> INSTRUCTIONS FOR THE TASK: Lines from the line with "87 996 1.81" to the line with "614 887 1.77" in the entries below, and only those, must be output exactly, with both ends included.

---- SUPPLIED RECORDS

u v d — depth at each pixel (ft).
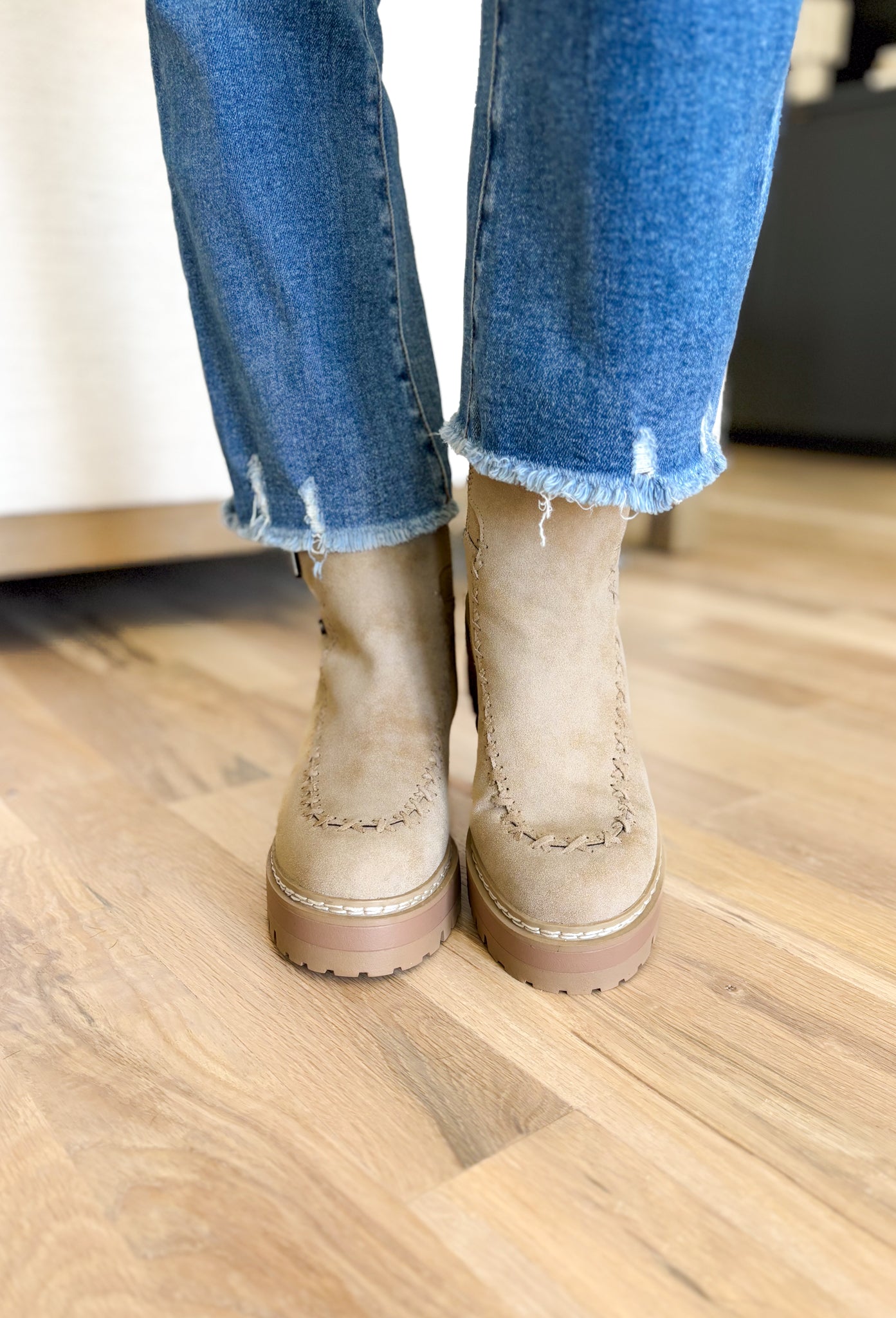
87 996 1.81
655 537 5.43
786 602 4.41
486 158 1.45
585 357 1.46
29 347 3.31
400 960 1.84
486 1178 1.40
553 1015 1.75
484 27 1.42
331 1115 1.52
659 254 1.36
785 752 2.87
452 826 2.41
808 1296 1.23
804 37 8.60
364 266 1.83
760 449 9.33
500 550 1.83
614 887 1.77
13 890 2.17
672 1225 1.33
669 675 3.52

--------

> ANSWER FOR THE TASK:
87 996 1.81
655 537 5.43
786 602 4.41
486 158 1.45
585 357 1.46
29 347 3.31
400 960 1.84
486 1178 1.40
553 1015 1.75
484 27 1.42
331 1115 1.52
659 254 1.36
785 752 2.87
452 826 2.41
808 1296 1.23
804 37 8.60
364 266 1.83
760 449 9.33
500 550 1.83
614 887 1.77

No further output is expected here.